» **Try it**
Using the word "benefit" as the filter, copy each matching line from the records.

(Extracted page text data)
# # # #
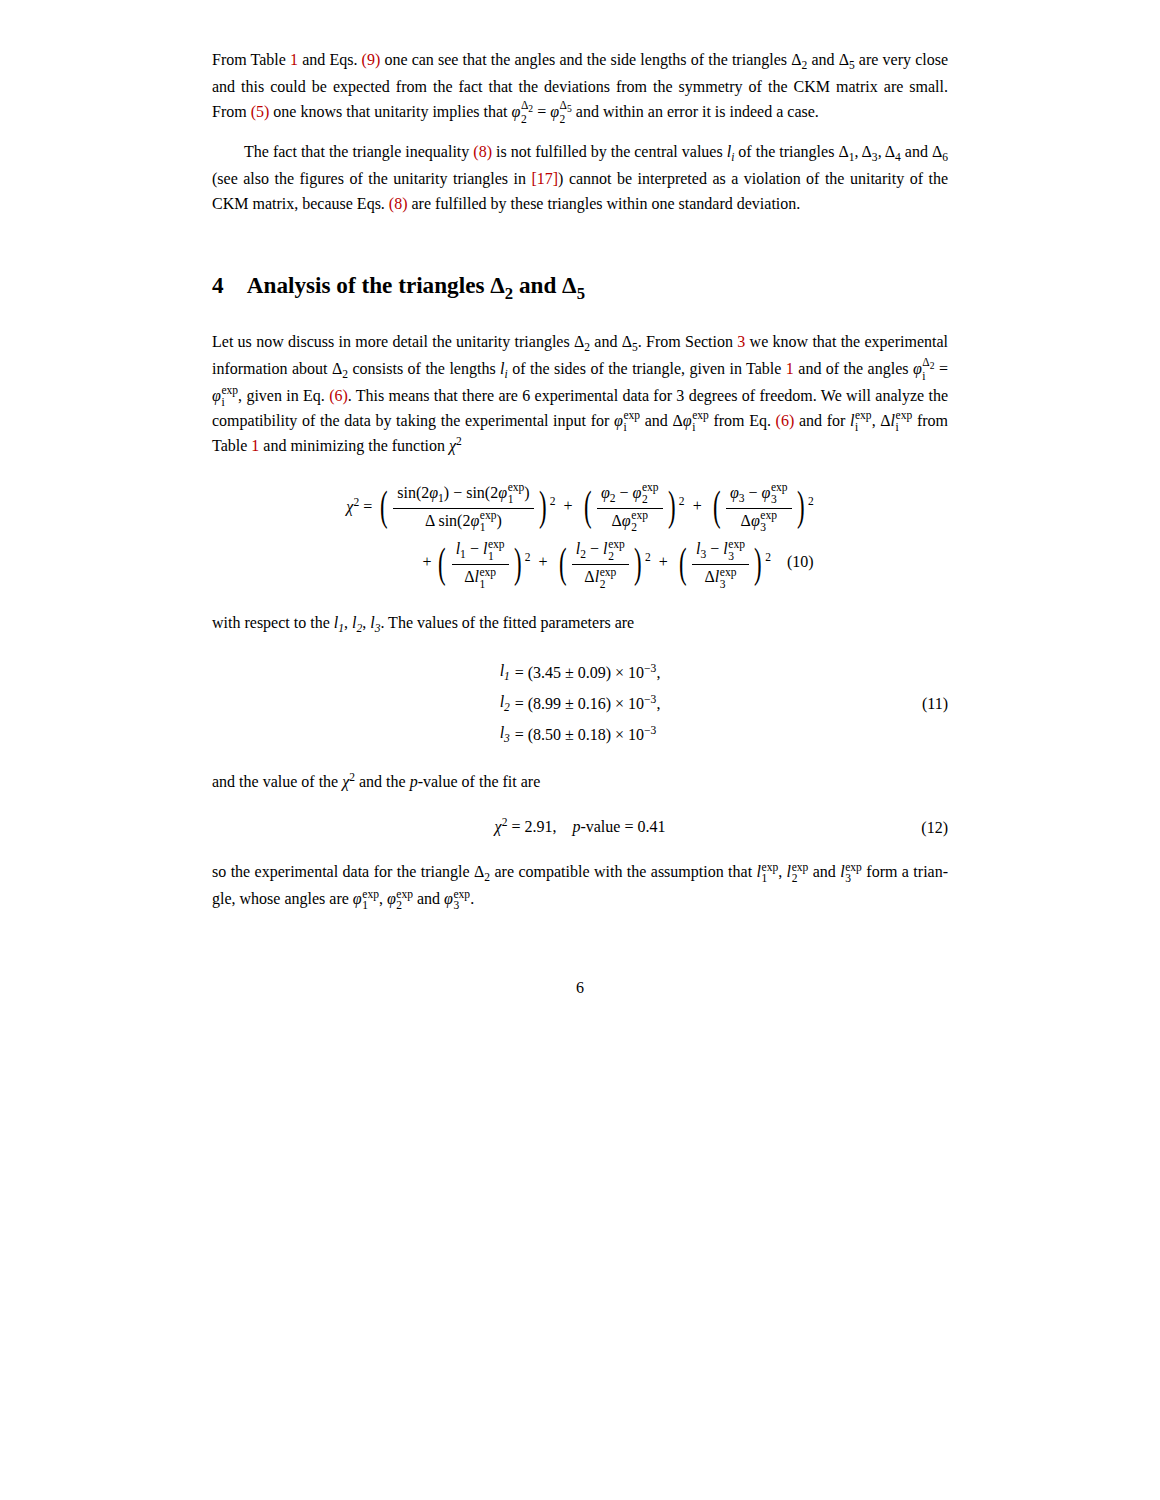From Table 1 and Eqs. (9) one can see that the angles and the side lengths of the triangles Δ2 and Δ5 are very close and this could be expected from the fact that the deviations from the symmetry of the CKM matrix are small. From (5) one knows that unitarity implies that φΔ22 = φΔ52 and within an error it is indeed a case.
The fact that the triangle inequality (8) is not fulfilled by the central values li of the triangles Δ1, Δ3, Δ4 and Δ6 (see also the figures of the unitarity triangles in [17]) cannot be interpreted as a violation of the unitarity of the CKM matrix, because Eqs. (8) are fulfilled by these triangles within one standard deviation.
4 Analysis of the triangles Δ2 and Δ5
Let us now discuss in more detail the unitarity triangles Δ2 and Δ5. From Section 3 we know that the experimental information about Δ2 consists of the lengths li of the sides of the triangle, given in Table 1 and of the angles φΔ2 i = φexp i, given in Eq. (6). This means that there are 6 experimental data for 3 degrees of freedom. We will analyze the compatibility of the data by taking the experimental input for φexp i and Δφexp i from Eq. (6) and for lexp i, Δlexp i from Table 1 and minimizing the function χ 2
| χ 2 = | ( sin(2 φ 1 ) − sin(2 φ exp 1 ) Δ sin(2 φ exp 1 ) ) 2 + ( φ 2 − φ exp 2 Δ φ exp 2 ) 2 + ( φ 3 − φ exp 3 Δ φ exp 3 ) 2 |
| | + ( l 1 − l exp 1 Δ l exp 1 ) 2 + ( l 2 − l exp 2 Δ l exp 2 ) 2 + ( l 3 − l exp 3 Δ l exp 3 ) 2 (10) |
with respect to the l1, l2, l3. The values of the fitted parameters are
| l 1 | = (3.45 ± 0.09) × 10 −3 , |
| l 2 | = (8.99 ± 0.16) × 10 −3 , |
| l 3 | = (8.50 ± 0.18) × 10 −3 |
(11)
and the value of the χ 2 and the p-value of the fit are
χ 2 = 2.91, p-value = 0.41
(12)
so the experimental data for the triangle Δ2 are compatible with the assumption that lexp 1, lexp 2 and lexp 3 form a triangle, whose angles are φexp 1, φexp 2 and φexp 3.
6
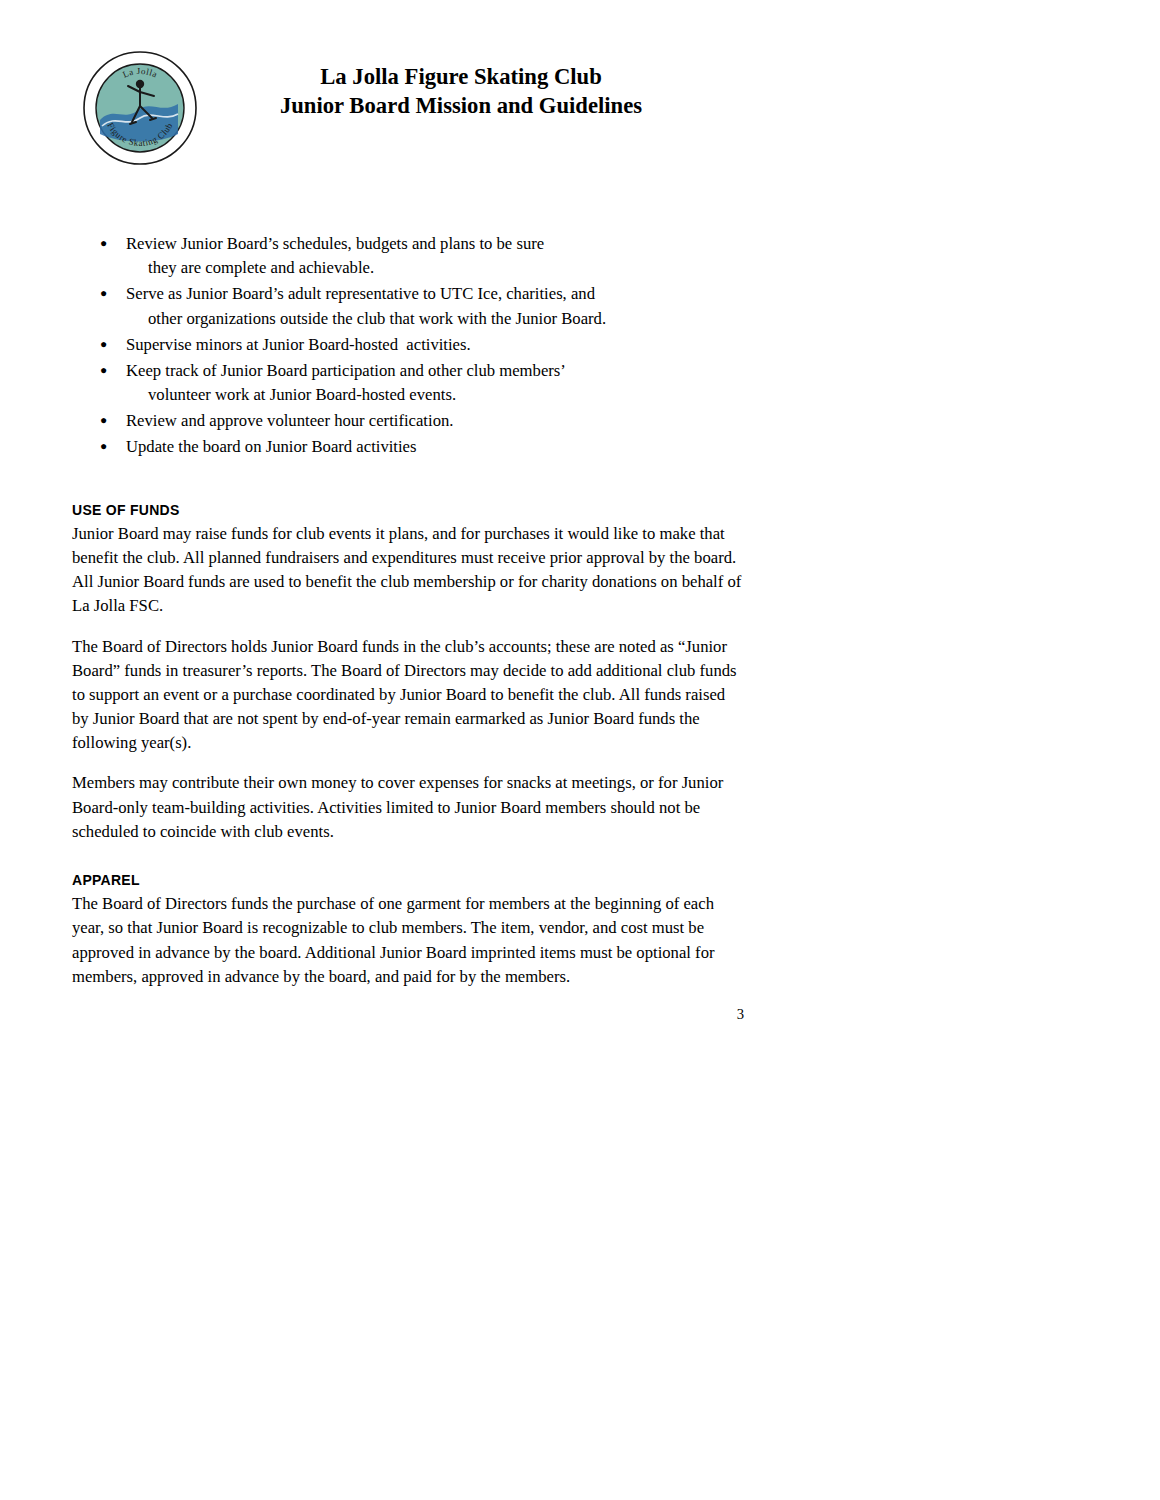La Jolla Figure Skating Club
La Jolla Figure Skating Club
Junior Board Mission and Guidelines
Review Junior Board’s schedules, budgets and plans to be surethey are complete and achievable.
Serve as Junior Board’s adult representative to UTC Ice, charities, andother organizations outside the club that work with the Junior Board.
Supervise minors at Junior Board-hosted activities.
Keep track of Junior Board participation and other club members’volunteer work at Junior Board-hosted events.
Review and approve volunteer hour certification.
Update the board on Junior Board activities
Use of Funds
Junior Board may raise funds for club events it plans, and for purchases it would like to make that benefit the club. All planned fundraisers and expenditures must receive prior approval by the board. All Junior Board funds are used to benefit the club membership or for charity donations on behalf of La Jolla FSC.
The Board of Directors holds Junior Board funds in the club’s accounts; these are noted as “Junior Board” funds in treasurer’s reports. The Board of Directors may decide to add additional club funds to support an event or a purchase coordinated by Junior Board to benefit the club. All funds raised by Junior Board that are not spent by end-of-year remain earmarked as Junior Board funds the following year(s).
Members may contribute their own money to cover expenses for snacks at meetings, or for Junior Board-only team-building activities. Activities limited to Junior Board members should not be scheduled to coincide with club events.
Apparel
The Board of Directors funds the purchase of one garment for members at the beginning of each year, so that Junior Board is recognizable to club members. The item, vendor, and cost must be approved in advance by the board. Additional Junior Board imprinted items must be optional for members, approved in advance by the board, and paid for by the members.
3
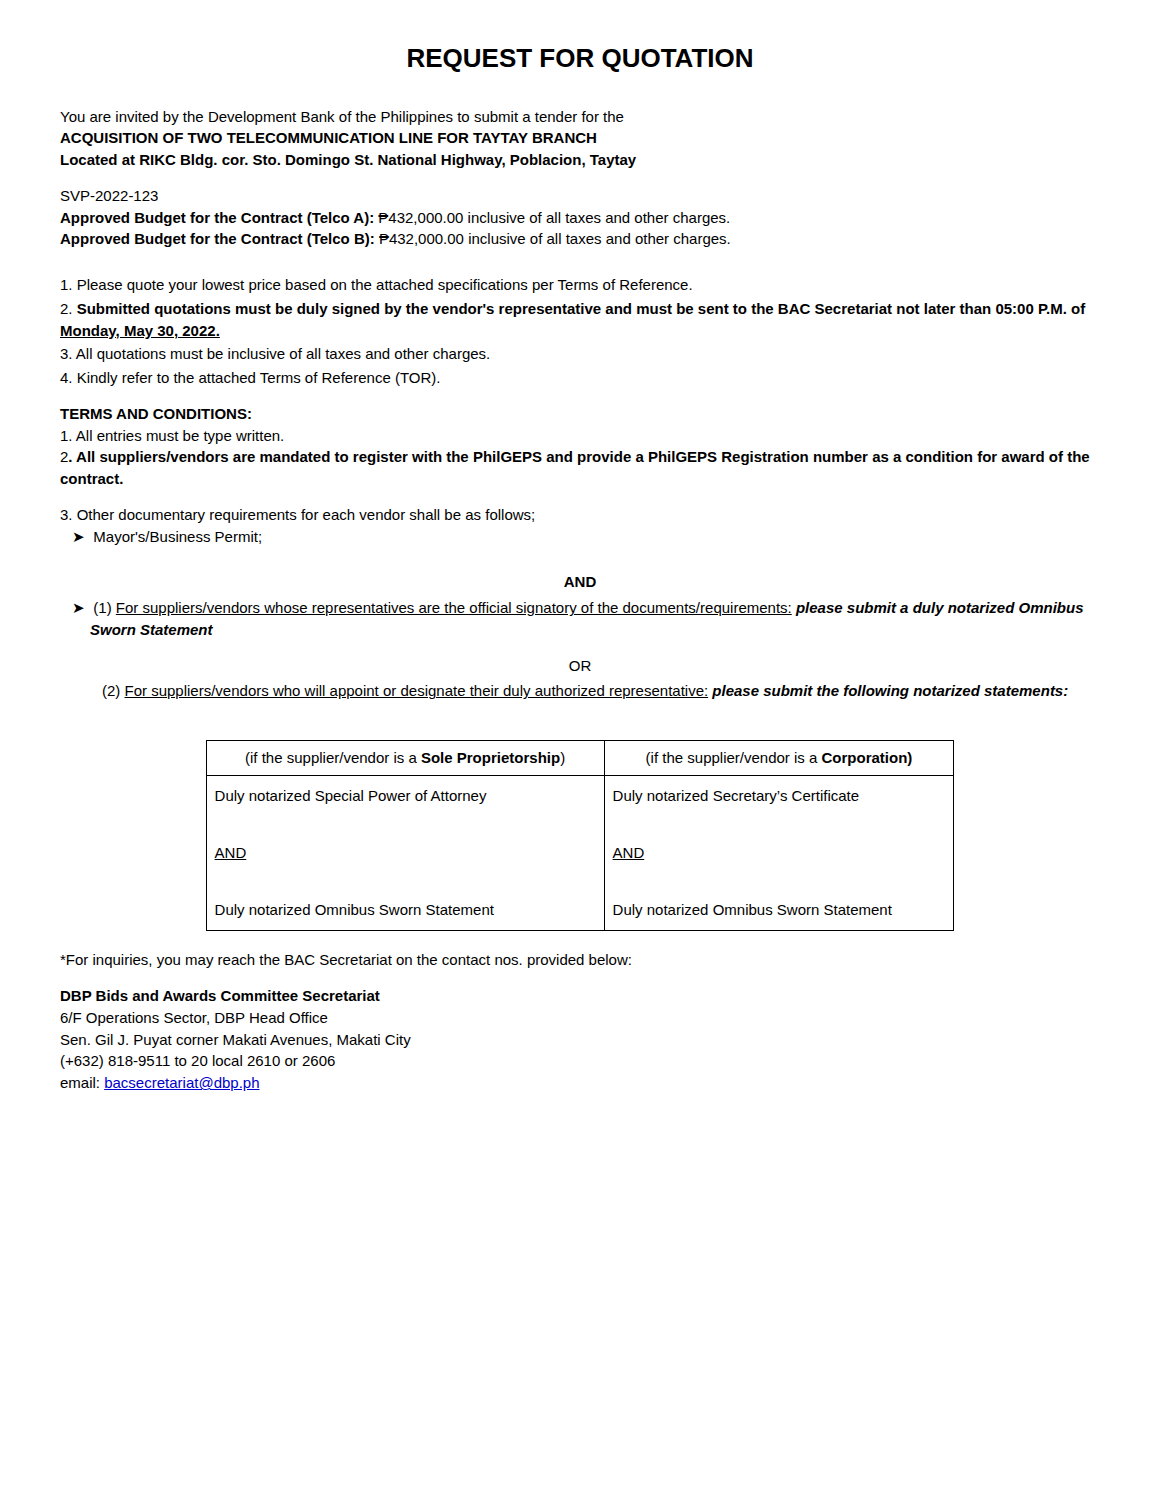REQUEST FOR QUOTATION
You are invited by the Development Bank of the Philippines to submit a tender for the
ACQUISITION OF TWO TELECOMMUNICATION LINE FOR TAYTAY BRANCH
Located at RIKC Bldg. cor. Sto. Domingo St. National Highway, Poblacion, Taytay
SVP-2022-123
Approved Budget for the Contract (Telco A): ₱432,000.00 inclusive of all taxes and other charges.
Approved Budget for the Contract (Telco B): ₱432,000.00 inclusive of all taxes and other charges.
1. Please quote your lowest price based on the attached specifications per Terms of Reference.
2. Submitted quotations must be duly signed by the vendor's representative and must be sent to the BAC Secretariat not later than 05:00 P.M. of Monday, May 30, 2022.
3. All quotations must be inclusive of all taxes and other charges.
4. Kindly refer to the attached Terms of Reference (TOR).
TERMS AND CONDITIONS:
1. All entries must be type written.
2. All suppliers/vendors are mandated to register with the PhilGEPS and provide a PhilGEPS Registration number as a condition for award of the contract.
3. Other documentary requirements for each vendor shall be as follows;
➤ Mayor's/Business Permit;
AND
➤ (1) For suppliers/vendors whose representatives are the official signatory of the documents/requirements: please submit a duly notarized Omnibus Sworn Statement
OR
(2) For suppliers/vendors who will appoint or designate their duly authorized representative: please submit the following notarized statements:
| (if the supplier/vendor is a Sole Proprietorship ) | (if the supplier/vendor is a Corporation) |
| Duly notarized Special Power of Attorney AND Duly notarized Omnibus Sworn Statement | Duly notarized Secretary’s Certificate AND Duly notarized Omnibus Sworn Statement |
*For inquiries, you may reach the BAC Secretariat on the contact nos. provided below:
DBP Bids and Awards Committee Secretariat
6/F Operations Sector, DBP Head Office
Sen. Gil J. Puyat corner Makati Avenues, Makati City
(+632) 818-9511 to 20 local 2610 or 2606
email: bacsecretariat@dbp.ph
# # # #
» **Solution to this exercise**
Junior Board may raise funds for club events it plans, and for purchases it would like to make that benefit the club. All planned fundraisers and expenditures must receive prior approval by the board. All Junior Board funds are used to benefit the club membership or for charity donations on behalf of La Jolla FSC.
The Board of Directors holds Junior Board funds in the club’s accounts; these are noted as “Junior Board” funds in treasurer’s reports. The Board of Directors may decide to add additional club funds to support an event or a purchase coordinated by Junior Board to benefit the club. All funds raised by Junior Board that are not spent by end-of-year remain earmarked as Junior Board funds the following year(s).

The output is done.